The county's population is graying and growing at a slower rate than ever before. As of 2017, Nassau's newest residents were increasingly Hispanic and Asian immigrants, and one out of every 10 newcomers spoke English less than "very well,” according to a demographic profile released Tuesday by county Comptroller Jack Schnirman.

The data, from the U.S. Census Bureau, show a rapidly diversifying minority population that grew from 30 percent in 2005 to 38 percent in 2016. By the early 2030s, non-Hispanic whites will, for the first time, make up a minority of the county's overall population, Schnirman said.

"The county is getting older and more diverse than the generations that came before them with more languages spoken than ever before," Schnirman said at a forum Tuesday in Westbury with leaders of minority- and women-owned businesses.

Schnirman, a Democrat elected in January, launched a policy and research unit in the comptroller's office last fall focused on data-driven reports. Schnirman said the new analysis should be used to kick-start public discussions and policy changes to address the county's changing demographics and to help prepare for the 2020 Census, which is used to distribute federal funding, draw legislative districts and forecast transportation needs.

The demographics data, which include breakdowns by the county as a whole and by its three towns and two cities, show that while Nassau's population has continued to grow, the trends may not be sustainable.

During the past 12 years, Nassau's population grew 4.5 percent, from about 1.31 million people in 2005 to 1.37 million residents in 2017.

But during that same period, birthrates in the county steadily declined as young people fled the region, often because of housing costs and high property taxes, according to the report.

The Town of Oyster Bay, for example, has seen its population of residents ages 25 to 44 decrease by 25 percent since 2000. Long Beach has lost 20 percent of residents in that age group since 2000 while the Town of Hempstead saw a drop of 17 percent.

The county as a whole, the report found, saw an 18 percent drop in the 25-to-44 age group since 2000 but a 48 percent increase among residents ages 55 to 64.

Jeff Reynolds, president and chief executive of Mineola-based Family and Children’s Association of Long Island, said the report should be used to drive a discussion about funding the "health and human services infrastructure in Nassau County which, quite frankly, is frightening."

The analysis found that if not for a growth in the number of immigrant residents Nassau's population would have decreased over the past decade. Suffolk County, census data show, has seen its population drop slightly since 2010.

Nassau's white population has declined 7.4 percent since 2005 while the county has seen a 41.8 percent growth among Hispanics; a 40 percent hike among Asians; and a 7.8 percent increase among African Americans, according to the data. In total, 21.8 percent of the county's population was foreign-born as of 2017 and 7.7 percent moved to Nassau since 2010, according to census data.

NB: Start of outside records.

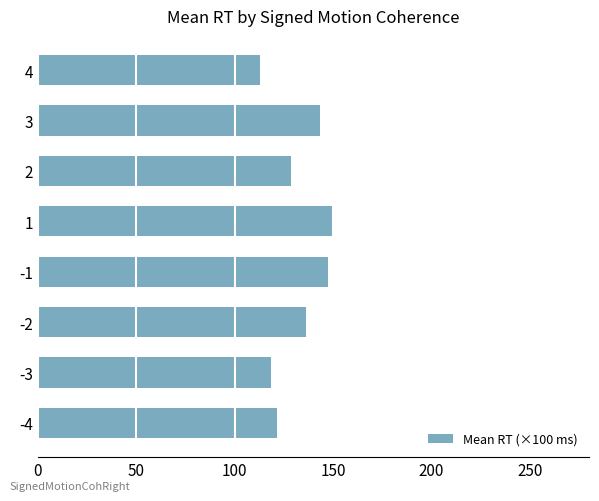

List the labels in order of value, largest first.

1, -1, 3, -2, 2, -4, -3, 4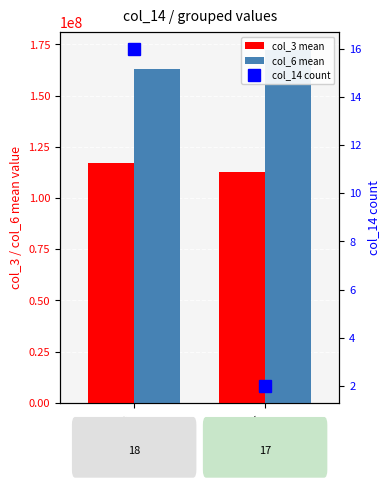

Is the value of col_14 count at 17 greater than the value of col_6 mean at 17?

No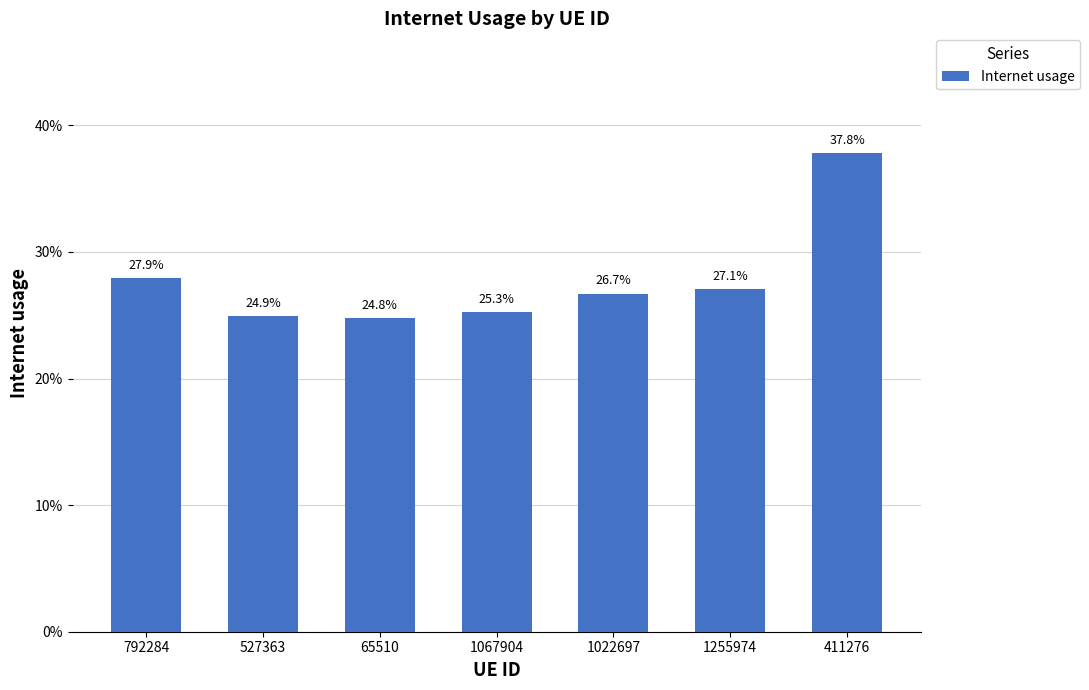

What position from the left is 1067904?

4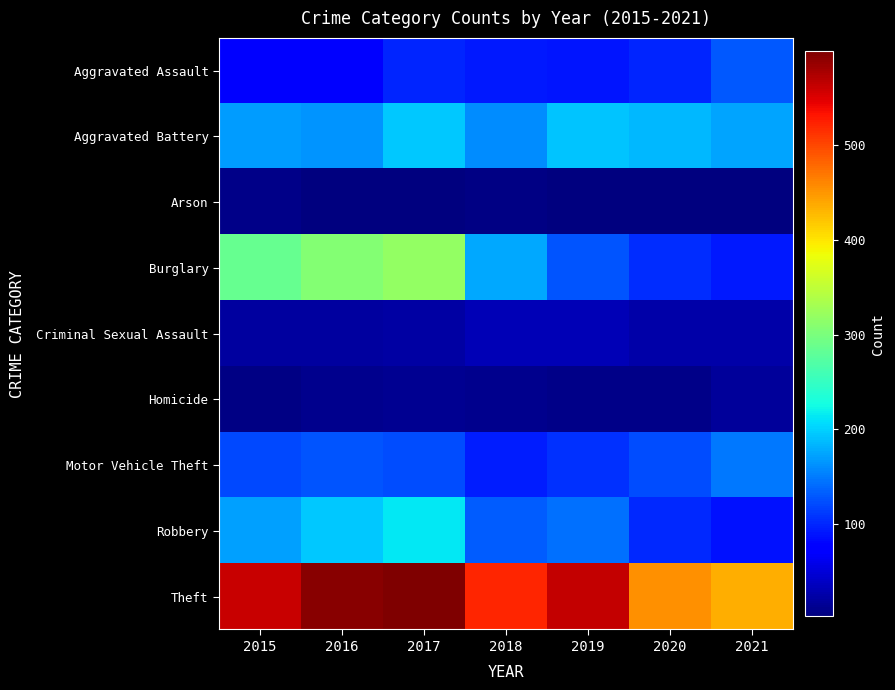

What is the difference between the second highest and second lowest values in the Theft series?

141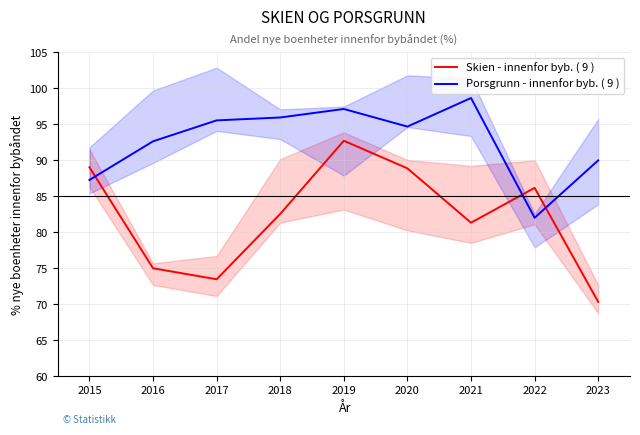

Is this an area chart (filled region under the line)?

No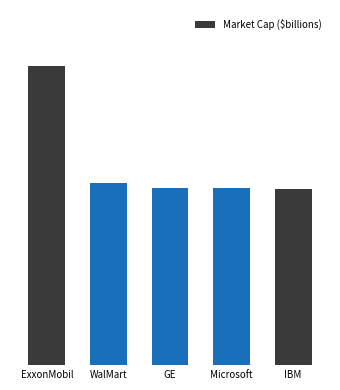

Does the chart contain any negative values?

No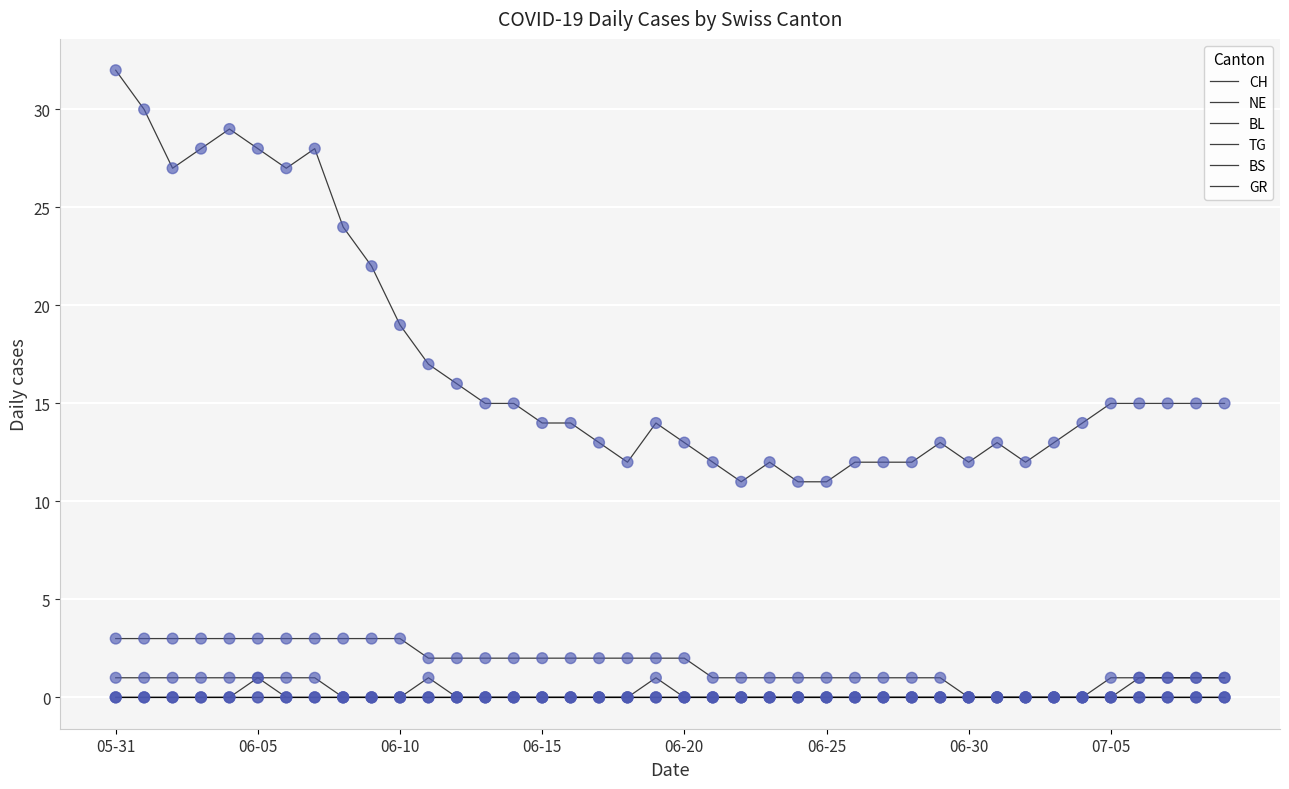

Which series has the largest total across all categories?

CH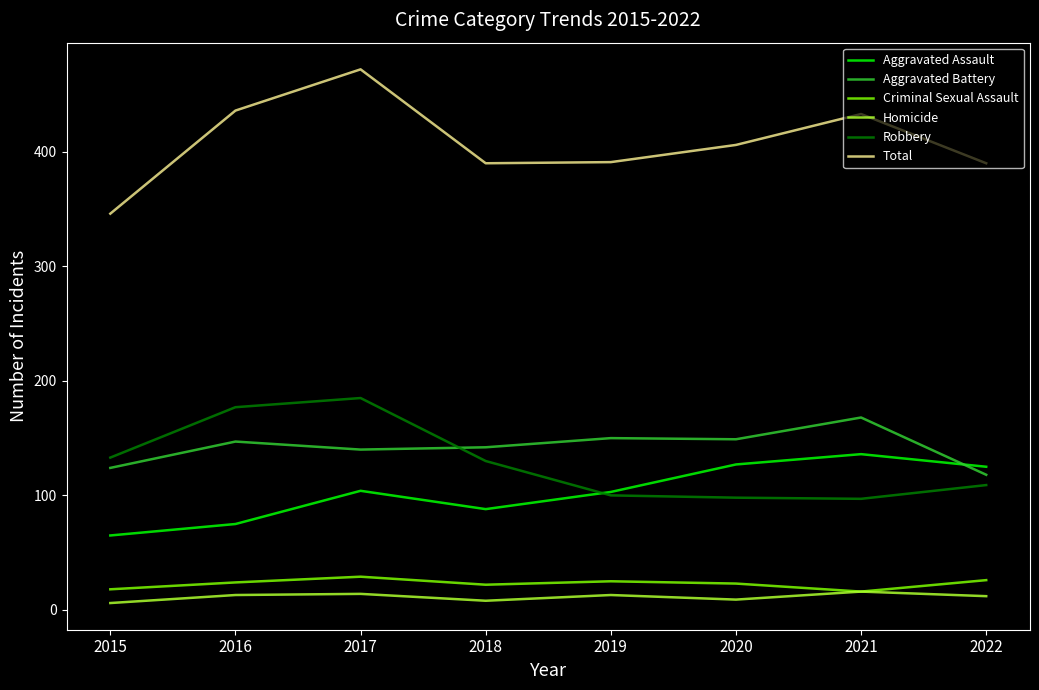

Read the Homicide value at 2021.

16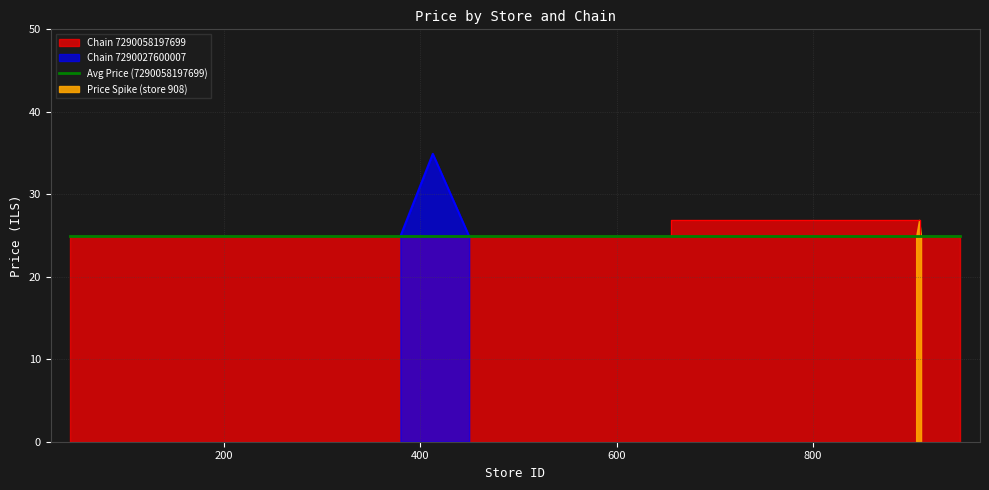

What is the maximum value for Chain 7290027600007?

34.9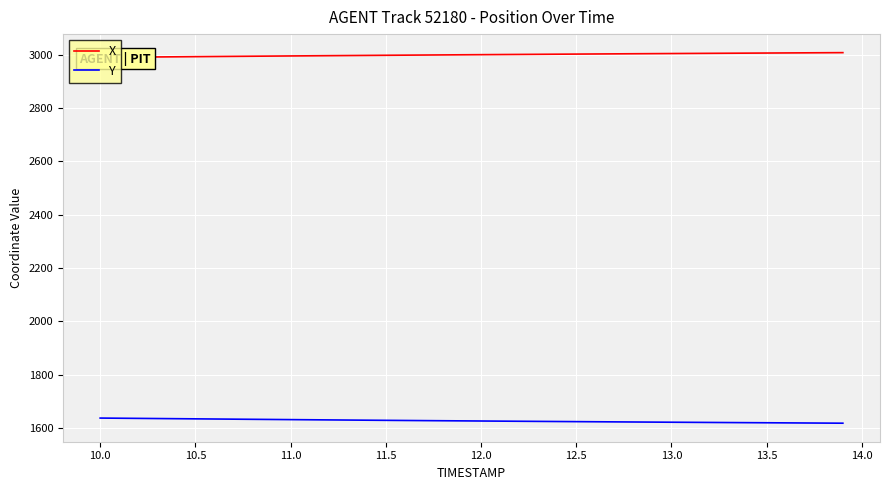

Which series has the largest total across all categories?

X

The Town of Hempstead, the country's largest township, is rapidly becoming a majority minority municipality, according to the report. In 2000, 75 percent of town's population was white as compared with 54.8 percent in 2016. Oyster Bay remains the county's largest predominantly white township at just under 75 percent, the data show.

Among the broad proposals outlined in the report is increasing access to government services for non-English speaking residents and expanding housing and public transportation options to make the region more attractive to young families and professionals.

The report highlights Nassau's persistent racial and education gaps, Schnirman said.

For example, roughly 62 percent of Asians and 48 percent of whites in Nassau had at least a bachelor's degree compared with 31 percent of blacks and 21 percent of Hispanics, the analysis shows.

The trend was most distinct in Long Beach where 53.3 percent of whites had a bachelor's degree, compared with less than 20 percent of the city's black population, according to Census Bureau estimates.

"This is a picture of Nassau County that we all need to see so that we can move forward and make different decisions," said Retha Fernandez, project director of the Urban League of Long Island. "Because some of the paths we are going on are obviously not working."